Real and false reason

Some liberals (and scientists) still think that reason is somehow above and beyond emotion. When I suggest framing in emotional terms they say sure, but that works only for emotional issues as if reason is something beyond emotion. So here’s a reminder from  this Lakoff classic:

“It is a basic principle of false reason that every human being has the same reason governed by logic — and that if you just tell people the truth, they will reason to the right conclusion. […] But many liberals, assuming a false view of reason, think that such a [moral, emotional] messaging system for ideas they believe in would be illegitimate — doing the things that the conservatives do that they consider underhanded. Appealing honestly to the way people really think is seen as emotional and hence irrational and immoral. Liberals, clinging to false reason, simply resist paying attention to real reason.”

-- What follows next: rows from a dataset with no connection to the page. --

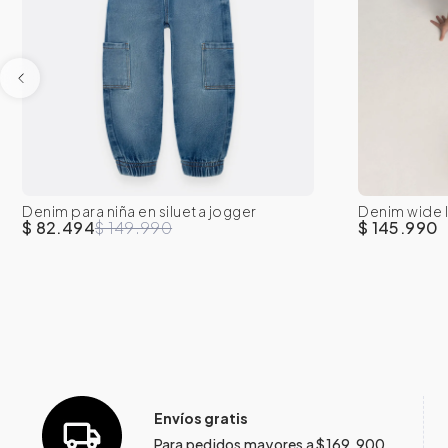
Denim para niña en silueta jogger
Denim wide l
2T
3T
4T
5T
6
7
2T
3
$ 82.494
$ 149.990
$ 145.990
Envíos gratis
Para pedidos mayores a $169.900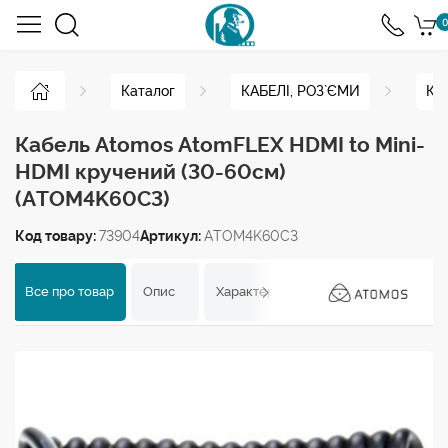
0
Каталог
КАБЕЛІ, РОЗ`ЄМИ
Ка
Кабель Atomos AtomFLEX HDMI to Mini-
HDMI кручений (30-60см)
(ATOM4K60C3)
Код товару:
73904
Артикул:
ATOM4K60C3
Все про товар
Опис
Характеристики
Відгуки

“Real reason is embodied in two ways. It is physical, in our brain circuitry. And it is based on our bodies as the function in the everyday world, using thought that arises from embodied metaphors. And it is mostly unconscious.  False reason sees reason as fully conscious, as literal, disembodied, yet somehow fitting the world directly, and working not via frame-based, metaphorical, narrative and emotional logic, but via the logic of logicians alone.”

“Real reason is inexplicably tied up with emotion; you cannot be rational without being emotional. False reason thinks that emotion is the enemy of reason,  that it is unscrupulous to call on emotion. Yet people with brain damage who cannot feel emotion cannot make rational decisions because they do not know what to want, since like and not like mean nothing. ‘Rational’ decisions are based on a long history of emotional responses by oneself and others. Real reason requires emotion.”

One thought on “Real and false reason

  1. From “The science of emotion” by Antonio Damasio:

    “In the very least, we can say that emotion is always in the loop of reason. Emotion is an adaptive response, part of the vital process of normal reasoning and decision-making. It is one of the highest levels of bioregulation for the human organism and has an enormous influence on the maintenance of our homeostatic balance and thus of our well-being. Last but not least, emotion is critical to learning and memory.”

    “What we have learned, then, is that the brain has at least two systems for assessing the value of events. One system leads to a conscious recall, through memory, of options for action and of representations of future outcomes. Then we use logical reasoning and knowledge to decide that we will do X instead of Y. Another system, probably evolutionarily far older, acts even before the first one. It activates biases related to our previous emotional experience in comparable situations. These nonconscious biases affect the options and reasoning strategies that we present to our conscious selves.”

    “We do ourselves a disservice when we think of human beings as exclusively logic- or knowledge-driven, and fail to pay attention to the role of the emotions. The two systems are enmeshed [my emphasis] because that is the way our brain and our organism have been put together by evolution.”